1073年、吐蕃(トバン)王朝の豪族昆(クン)一族の昆・貢却傑布(クンチョク・ギャルポ)は奔波山南部の山腹にサキャ寺を建立し、サキャ派が誕生した。
13世紀初め、成吉思汗(ジンギスカン)を始めとする蒙古部落が強大になり、武力によって中原を統一。1240年、元朝の闊端(クテン)、チベット出兵前に、各派の中で名声が高い薩班貢葛堅賛(サパン・ゴンガギェルツェン)の引見を希望。1244年、サパン・ゴンガギェルツェンが甥の八思巴(パスパ)を率いて涼州(現在の甘粛省武威)へ。1247年、サパン・ゴンガギェルツェンとパスパが涼州でクテンと面会、同時に、元朝の条件を受け入れるようチベット各派の高僧や豪族を説得。これによりチベットは正式に中国に組み込まれた。フビライは中国を統一し、中央政府を樹立した後、パスパを「国師」に封じ、全国の仏教関係の事務とチベットの管理を任せた。パスパは皇帝の命により、チベットの13万世帯の戸籍を調査し、法律を制定し、1268年にサキャで地方政権のサキャ王朝を樹立した。パスパは元朝の中央政府に所属するチベット地方の行政長官になり、サキャ派の勢力も最盛となった。
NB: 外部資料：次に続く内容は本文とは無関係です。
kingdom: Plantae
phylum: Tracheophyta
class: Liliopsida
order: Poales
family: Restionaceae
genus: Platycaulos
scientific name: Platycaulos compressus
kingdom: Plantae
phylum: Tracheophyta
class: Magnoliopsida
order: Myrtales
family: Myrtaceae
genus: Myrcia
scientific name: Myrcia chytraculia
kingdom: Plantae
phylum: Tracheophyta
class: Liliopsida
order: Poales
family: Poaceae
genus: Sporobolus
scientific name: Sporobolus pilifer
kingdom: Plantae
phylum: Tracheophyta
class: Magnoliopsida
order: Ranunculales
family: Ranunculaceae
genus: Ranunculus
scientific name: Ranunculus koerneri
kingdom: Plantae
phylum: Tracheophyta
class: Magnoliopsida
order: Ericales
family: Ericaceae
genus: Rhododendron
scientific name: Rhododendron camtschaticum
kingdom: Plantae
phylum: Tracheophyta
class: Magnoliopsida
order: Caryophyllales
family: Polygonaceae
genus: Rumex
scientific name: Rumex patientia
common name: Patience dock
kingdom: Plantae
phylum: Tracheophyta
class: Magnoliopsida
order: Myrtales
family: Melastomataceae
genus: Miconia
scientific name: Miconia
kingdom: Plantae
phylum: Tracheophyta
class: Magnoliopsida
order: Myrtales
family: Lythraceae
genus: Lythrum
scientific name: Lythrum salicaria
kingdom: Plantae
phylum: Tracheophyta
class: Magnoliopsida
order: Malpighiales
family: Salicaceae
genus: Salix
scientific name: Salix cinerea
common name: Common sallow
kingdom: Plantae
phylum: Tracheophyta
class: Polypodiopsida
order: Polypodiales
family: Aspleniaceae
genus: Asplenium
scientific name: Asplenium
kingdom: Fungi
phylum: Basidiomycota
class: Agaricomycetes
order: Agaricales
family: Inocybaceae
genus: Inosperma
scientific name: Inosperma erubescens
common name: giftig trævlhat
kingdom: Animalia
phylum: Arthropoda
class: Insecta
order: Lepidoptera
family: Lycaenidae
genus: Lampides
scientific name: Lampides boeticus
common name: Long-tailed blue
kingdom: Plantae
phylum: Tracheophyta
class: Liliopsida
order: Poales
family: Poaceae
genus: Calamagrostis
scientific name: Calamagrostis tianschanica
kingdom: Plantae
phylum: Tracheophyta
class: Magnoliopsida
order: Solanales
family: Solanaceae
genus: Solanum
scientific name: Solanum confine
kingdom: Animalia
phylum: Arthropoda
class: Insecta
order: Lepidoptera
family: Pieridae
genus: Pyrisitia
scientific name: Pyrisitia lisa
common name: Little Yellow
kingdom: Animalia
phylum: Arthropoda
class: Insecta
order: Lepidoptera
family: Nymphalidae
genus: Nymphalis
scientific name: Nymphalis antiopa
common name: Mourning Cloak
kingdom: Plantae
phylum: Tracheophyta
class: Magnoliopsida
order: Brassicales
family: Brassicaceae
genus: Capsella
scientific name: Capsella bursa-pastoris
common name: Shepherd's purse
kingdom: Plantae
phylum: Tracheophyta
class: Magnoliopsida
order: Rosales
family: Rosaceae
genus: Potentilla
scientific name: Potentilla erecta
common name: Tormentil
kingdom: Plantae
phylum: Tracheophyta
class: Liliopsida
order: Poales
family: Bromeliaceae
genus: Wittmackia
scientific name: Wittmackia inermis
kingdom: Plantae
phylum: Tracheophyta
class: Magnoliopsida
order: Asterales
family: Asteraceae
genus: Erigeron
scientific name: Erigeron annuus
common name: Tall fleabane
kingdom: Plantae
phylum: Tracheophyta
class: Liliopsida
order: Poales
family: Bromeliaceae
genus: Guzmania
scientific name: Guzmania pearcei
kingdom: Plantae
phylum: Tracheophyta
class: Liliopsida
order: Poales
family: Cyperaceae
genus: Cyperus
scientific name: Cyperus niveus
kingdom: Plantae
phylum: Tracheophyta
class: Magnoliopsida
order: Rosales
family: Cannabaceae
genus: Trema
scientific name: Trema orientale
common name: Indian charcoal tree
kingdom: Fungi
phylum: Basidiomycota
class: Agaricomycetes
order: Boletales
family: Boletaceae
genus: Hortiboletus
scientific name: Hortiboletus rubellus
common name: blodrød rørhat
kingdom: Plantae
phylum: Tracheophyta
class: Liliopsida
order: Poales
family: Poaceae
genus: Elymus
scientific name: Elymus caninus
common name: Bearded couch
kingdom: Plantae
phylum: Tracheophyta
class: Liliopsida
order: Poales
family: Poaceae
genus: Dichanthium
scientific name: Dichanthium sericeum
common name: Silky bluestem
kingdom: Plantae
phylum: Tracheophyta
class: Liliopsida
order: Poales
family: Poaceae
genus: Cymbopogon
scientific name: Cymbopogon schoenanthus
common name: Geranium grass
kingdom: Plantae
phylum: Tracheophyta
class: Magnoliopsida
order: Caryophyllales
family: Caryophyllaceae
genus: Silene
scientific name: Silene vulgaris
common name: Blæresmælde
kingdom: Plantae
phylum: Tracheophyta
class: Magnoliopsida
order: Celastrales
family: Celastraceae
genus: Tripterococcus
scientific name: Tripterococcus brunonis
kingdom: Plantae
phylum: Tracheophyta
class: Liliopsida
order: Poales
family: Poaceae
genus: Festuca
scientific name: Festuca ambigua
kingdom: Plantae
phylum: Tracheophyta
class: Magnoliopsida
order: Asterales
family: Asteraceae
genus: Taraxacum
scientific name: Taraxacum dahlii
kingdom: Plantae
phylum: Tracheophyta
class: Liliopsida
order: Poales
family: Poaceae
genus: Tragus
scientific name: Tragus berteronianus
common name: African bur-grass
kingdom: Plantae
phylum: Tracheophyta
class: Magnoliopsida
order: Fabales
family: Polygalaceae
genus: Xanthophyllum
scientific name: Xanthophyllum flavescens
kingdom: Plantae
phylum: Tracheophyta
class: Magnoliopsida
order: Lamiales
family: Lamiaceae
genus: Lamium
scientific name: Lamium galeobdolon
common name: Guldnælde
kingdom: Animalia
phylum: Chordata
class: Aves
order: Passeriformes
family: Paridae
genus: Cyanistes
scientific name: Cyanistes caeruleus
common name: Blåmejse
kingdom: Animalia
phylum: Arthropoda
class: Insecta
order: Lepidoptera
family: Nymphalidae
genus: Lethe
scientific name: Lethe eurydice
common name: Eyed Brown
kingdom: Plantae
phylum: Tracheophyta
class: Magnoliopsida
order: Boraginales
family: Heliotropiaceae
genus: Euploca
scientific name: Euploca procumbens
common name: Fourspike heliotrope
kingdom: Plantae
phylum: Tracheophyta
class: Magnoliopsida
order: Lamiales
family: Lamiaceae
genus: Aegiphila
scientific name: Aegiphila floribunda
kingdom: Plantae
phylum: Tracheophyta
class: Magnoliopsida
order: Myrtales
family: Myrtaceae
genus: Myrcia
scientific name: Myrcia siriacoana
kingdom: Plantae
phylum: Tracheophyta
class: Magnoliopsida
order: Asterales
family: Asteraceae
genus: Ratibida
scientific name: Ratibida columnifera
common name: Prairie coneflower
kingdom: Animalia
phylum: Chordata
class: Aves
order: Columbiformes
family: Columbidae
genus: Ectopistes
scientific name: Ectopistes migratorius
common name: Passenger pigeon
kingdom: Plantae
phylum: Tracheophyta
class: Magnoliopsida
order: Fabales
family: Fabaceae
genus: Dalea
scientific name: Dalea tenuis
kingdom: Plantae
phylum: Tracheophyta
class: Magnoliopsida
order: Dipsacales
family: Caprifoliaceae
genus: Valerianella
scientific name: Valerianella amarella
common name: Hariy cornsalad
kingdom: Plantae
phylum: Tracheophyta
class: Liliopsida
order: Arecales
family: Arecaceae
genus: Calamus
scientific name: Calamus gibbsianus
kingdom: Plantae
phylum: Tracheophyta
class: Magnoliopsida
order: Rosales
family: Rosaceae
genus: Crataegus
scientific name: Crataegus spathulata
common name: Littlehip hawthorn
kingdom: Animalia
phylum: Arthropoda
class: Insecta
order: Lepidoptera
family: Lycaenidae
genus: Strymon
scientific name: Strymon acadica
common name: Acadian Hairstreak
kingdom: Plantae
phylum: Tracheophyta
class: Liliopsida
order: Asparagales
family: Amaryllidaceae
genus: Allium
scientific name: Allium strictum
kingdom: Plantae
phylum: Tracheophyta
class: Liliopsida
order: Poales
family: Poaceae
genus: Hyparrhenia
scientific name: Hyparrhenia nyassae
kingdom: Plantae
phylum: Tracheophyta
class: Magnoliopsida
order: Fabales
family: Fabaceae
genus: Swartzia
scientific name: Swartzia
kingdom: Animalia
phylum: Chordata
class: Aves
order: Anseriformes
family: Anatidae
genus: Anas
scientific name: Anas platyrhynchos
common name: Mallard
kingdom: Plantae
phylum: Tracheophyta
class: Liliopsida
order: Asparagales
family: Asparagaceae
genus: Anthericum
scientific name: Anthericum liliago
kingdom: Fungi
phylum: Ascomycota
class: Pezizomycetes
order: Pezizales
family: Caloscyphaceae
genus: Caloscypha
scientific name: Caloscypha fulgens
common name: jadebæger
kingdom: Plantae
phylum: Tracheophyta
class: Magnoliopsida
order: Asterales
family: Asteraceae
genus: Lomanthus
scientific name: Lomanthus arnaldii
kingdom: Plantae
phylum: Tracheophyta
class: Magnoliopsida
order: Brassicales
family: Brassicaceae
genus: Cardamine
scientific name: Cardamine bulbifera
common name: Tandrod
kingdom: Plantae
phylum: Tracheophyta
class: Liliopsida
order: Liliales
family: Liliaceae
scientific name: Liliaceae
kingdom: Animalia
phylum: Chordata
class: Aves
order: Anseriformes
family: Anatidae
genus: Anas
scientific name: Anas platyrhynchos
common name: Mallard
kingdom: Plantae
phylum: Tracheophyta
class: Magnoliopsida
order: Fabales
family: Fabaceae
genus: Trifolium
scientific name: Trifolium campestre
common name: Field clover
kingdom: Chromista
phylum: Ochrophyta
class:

サキャ寺は仲曲(チュンジュ)河の両岸に建てられ、昔はサキャ南寺・サキャ北寺と呼ばれた。寺全体で40の建物があり、壮大な規模の寺院建築群である。
サキャ南寺は1268年に建てられたもの。当時、漢民族の職人も施工に参加した。その後数度の拡張や補修作業を経て、現在の規模になった。寺全体は平面が方形を呈し、高い壁に囲まれ、総面積1万4760平方メートルである。
サキャ寺は建立されて、すでに900年余りの歴史がある。その間、サキャ王朝は全チベットを70年余り統治したことがある。境内には、大量の文物が保存されており、中でも経書が最も有名である。サキャ北寺と南寺に所蔵される経典・書籍は2万4000点を超えるという。
このほか、サキャ寺には、元朝の中央政府から贈られた法衣、法器、服装品、装身具、宋朝以来の仏像、刺繍、供物、陶磁器などが所蔵されており、「第二の敦煌」と褒め称えられている。